Late in the second quarter of Thursday's Game 6 between the Atlanta Hawks and Indiana Pacers, Hawks forward Mike Scott and Pacers guard George Hill each received technical fouls for a brief scuffle that got a little physical:
As Jeff Teague dialed up a transition 3-point attempt, Scott and Hill battled for rebounding position, with Scott shoving Hill out of bounds toward the baseline photographers. The former San Antonio Spurs guard didn't appreciate that, coming right back and pointing his finger in Scott's face. The second-year man from Virginia didn't appreciate that, knocking Hill's hand away and shoving him in the face before teammates and coaches came in and separated the two players.
“He put his finger in my face,” Scott said after the game, according to Chris Vivlamore of the Atlanta Journal-Constitution. “He put his finger on me and I was defending myself.”
Despite the physical contact, neither player was ejected; they both received technicals and stayed in the game, with Scott going on to notch a mammoth third-quarter posterization of Pacers big man Ian Mahinmi and Hill chipping in 14 points, four rebounds and four assists in a 95-88 win that extends the series to a winner-advances, loser-goes-home Game 7 in Indianapolis on Saturday.
The question, though, is whether the Pacers will have a full roster at their disposal when Game 7 tips off.
That loop shows Paul George and reserve Rasual Butler stepping onto the court before the Pacers' coaches could hold them back. George takes two steps off the bench before heading back to the sideline; Butler goes a bit further, stepping out past the 3-point line in the corner.
Neither player actually got anywhere near the "fight," but that might not matter. Here's the letter of the law, from Rule No. 12 ("Fouls and Penalties"), Section VII ("Fines"), subsection c. of the NBA's official rule book: "During an altercation, all players not participating in the game must remain in the immediate vicinity of their bench. Violators will be suspended, without pay, for a minimum of one game and fined up to $50,000. The suspension will commence prior to the start of their next game." That, of course, would be Game 7.

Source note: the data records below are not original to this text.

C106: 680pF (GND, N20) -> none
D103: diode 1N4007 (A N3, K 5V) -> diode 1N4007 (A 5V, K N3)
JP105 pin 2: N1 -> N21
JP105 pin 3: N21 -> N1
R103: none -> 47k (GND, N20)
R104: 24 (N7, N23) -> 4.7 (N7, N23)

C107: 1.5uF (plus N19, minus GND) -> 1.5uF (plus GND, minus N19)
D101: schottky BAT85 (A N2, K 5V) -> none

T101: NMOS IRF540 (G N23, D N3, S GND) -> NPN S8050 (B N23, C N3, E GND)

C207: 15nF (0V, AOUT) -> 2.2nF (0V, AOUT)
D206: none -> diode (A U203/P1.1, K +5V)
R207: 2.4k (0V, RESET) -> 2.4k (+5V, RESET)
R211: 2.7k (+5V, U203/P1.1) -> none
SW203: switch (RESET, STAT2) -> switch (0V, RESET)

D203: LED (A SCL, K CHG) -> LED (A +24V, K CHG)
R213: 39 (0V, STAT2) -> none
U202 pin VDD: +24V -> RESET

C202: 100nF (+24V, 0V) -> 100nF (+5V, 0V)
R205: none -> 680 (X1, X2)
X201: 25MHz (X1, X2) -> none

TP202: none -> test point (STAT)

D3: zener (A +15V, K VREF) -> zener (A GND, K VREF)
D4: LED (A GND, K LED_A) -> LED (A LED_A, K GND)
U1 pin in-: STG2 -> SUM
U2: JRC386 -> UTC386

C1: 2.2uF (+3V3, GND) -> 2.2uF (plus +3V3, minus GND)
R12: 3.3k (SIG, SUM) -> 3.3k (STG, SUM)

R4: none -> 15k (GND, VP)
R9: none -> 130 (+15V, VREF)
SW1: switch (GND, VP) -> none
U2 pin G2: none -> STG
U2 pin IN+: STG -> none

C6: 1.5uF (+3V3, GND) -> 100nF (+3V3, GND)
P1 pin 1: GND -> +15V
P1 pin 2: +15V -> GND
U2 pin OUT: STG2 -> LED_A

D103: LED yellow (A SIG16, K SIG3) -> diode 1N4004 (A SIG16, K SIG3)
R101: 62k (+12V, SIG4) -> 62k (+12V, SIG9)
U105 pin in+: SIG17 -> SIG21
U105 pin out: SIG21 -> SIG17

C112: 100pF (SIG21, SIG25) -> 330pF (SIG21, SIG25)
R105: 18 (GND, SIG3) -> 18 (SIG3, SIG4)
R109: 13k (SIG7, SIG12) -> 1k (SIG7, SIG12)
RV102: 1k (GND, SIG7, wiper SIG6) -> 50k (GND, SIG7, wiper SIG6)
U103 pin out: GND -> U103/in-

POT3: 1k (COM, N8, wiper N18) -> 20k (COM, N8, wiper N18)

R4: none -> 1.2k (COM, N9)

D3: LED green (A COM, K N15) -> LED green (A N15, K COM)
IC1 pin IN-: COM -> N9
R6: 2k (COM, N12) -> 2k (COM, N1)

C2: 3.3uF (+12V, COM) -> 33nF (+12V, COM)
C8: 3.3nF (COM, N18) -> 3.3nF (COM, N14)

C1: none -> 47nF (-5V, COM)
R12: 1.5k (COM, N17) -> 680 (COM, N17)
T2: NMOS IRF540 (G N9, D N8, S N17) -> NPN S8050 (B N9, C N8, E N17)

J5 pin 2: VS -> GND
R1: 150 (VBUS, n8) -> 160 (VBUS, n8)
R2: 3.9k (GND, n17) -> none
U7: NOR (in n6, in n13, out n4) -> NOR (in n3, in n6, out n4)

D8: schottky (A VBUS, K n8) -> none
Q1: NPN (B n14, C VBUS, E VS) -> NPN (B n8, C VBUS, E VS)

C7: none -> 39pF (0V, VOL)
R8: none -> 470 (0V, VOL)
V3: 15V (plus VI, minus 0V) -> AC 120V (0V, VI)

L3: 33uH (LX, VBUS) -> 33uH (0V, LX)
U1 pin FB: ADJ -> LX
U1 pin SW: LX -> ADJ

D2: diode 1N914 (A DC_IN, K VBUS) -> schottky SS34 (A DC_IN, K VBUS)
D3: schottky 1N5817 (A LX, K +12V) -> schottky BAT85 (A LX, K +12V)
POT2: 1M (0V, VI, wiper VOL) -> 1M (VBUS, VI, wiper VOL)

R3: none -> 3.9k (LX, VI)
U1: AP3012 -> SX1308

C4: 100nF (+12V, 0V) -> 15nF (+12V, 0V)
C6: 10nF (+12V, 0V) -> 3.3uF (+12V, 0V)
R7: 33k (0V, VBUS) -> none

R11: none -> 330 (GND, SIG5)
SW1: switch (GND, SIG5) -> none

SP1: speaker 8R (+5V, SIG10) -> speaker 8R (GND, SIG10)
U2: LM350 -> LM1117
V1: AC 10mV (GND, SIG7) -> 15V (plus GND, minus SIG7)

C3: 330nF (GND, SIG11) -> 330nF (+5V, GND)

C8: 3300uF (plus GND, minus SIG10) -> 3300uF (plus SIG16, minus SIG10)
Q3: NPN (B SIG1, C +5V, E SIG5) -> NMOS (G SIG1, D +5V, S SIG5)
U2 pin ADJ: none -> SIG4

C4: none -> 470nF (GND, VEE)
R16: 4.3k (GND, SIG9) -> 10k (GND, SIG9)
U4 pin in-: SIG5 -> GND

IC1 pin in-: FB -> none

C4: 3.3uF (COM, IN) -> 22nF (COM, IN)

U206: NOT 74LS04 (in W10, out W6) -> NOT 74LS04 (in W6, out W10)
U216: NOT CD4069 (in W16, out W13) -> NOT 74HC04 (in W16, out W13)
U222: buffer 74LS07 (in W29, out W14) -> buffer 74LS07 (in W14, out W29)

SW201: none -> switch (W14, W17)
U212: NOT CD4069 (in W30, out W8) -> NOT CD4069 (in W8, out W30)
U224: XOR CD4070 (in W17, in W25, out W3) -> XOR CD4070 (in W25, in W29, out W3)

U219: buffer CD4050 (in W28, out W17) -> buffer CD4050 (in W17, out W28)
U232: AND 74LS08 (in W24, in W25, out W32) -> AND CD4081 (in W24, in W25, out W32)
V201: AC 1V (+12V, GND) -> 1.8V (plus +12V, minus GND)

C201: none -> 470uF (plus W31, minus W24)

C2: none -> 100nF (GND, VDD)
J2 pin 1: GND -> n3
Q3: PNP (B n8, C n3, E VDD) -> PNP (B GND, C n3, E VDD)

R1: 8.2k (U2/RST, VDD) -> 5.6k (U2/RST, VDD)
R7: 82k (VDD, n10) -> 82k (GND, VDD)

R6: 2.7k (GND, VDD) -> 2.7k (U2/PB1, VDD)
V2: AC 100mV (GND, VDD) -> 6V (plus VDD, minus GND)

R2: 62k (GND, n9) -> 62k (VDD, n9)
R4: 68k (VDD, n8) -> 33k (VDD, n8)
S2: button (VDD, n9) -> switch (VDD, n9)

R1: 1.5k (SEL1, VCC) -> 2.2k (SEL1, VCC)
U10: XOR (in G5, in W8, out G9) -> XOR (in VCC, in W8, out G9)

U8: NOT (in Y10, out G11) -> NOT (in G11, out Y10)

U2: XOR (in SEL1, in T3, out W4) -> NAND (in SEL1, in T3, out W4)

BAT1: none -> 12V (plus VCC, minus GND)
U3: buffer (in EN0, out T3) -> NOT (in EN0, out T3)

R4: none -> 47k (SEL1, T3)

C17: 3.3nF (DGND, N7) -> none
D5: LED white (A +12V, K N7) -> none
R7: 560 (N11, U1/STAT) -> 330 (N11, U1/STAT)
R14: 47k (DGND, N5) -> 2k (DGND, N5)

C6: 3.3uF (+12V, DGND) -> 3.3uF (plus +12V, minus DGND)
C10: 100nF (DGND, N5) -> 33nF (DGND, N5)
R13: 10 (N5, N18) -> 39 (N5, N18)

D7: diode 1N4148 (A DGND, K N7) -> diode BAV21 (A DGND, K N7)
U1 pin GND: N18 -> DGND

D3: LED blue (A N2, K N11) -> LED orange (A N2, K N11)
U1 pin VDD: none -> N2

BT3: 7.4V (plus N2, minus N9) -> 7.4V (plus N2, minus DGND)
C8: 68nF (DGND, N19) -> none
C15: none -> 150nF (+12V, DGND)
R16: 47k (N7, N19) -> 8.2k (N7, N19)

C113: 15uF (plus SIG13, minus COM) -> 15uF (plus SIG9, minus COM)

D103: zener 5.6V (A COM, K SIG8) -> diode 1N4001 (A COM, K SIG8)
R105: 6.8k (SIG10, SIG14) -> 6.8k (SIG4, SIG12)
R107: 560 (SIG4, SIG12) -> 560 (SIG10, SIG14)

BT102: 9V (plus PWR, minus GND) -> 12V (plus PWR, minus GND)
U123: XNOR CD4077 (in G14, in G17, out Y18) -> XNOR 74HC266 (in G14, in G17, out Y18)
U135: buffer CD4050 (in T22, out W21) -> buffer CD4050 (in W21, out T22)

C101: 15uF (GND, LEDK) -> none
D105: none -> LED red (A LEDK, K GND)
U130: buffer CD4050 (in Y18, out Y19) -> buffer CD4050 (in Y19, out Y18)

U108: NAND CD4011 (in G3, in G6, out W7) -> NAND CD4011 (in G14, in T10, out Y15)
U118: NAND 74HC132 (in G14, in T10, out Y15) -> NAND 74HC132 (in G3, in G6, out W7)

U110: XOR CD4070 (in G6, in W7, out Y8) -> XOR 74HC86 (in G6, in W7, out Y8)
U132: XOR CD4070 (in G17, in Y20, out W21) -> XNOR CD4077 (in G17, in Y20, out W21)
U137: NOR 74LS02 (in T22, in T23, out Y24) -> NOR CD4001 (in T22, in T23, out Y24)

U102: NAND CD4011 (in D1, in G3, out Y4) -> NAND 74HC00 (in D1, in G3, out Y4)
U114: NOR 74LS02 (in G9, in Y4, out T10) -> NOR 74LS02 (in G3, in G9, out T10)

In the past, the interpretation of that rule has been that if you take any steps off the bench and toward conflict, you're going to take a seat the following game. Cases in point: Patrick Ewing, Allan Houston, Larry Johnson and John Starks in 1997, and Amar'e Stoudemire and Boris Diaw in 2007. But those enforcements came under David Stern's reign; will Adam Silver's NBA feature such strict interpretation, too?
Vivlamore reports that the league is going to take a look at the sequence. Pacers coach Frank Vogel didn't seem especially worried after the game.
“I haven’t seen it,” Vogel said, according to Vivlamore. “Somebody told me about it. I’m not concerned about any suspensions until I hear something. I don’t imagine there would be.”
Former league disciplinary czar Stu Jackson, who now works as an analyst for NBA TV, offered his take via Twitter early Friday morning:
With all due respect to Rasual, Pacers fans will surely hope that the new decision-makers see things the way that Jackson does.
UPDATE, 10:45 a.m., 5/2/14: I didn't see this the first time around, but thanks to multiple Pacers fans, here's a screenshot that seems to show several Hawks — including starting center Pero Antic — having come off their bench and onto the court on the far side of the floor, too:
Again, it will be interesting to see just how the league interprets the phrase "immediate vicinity" in the cases of both clubs here.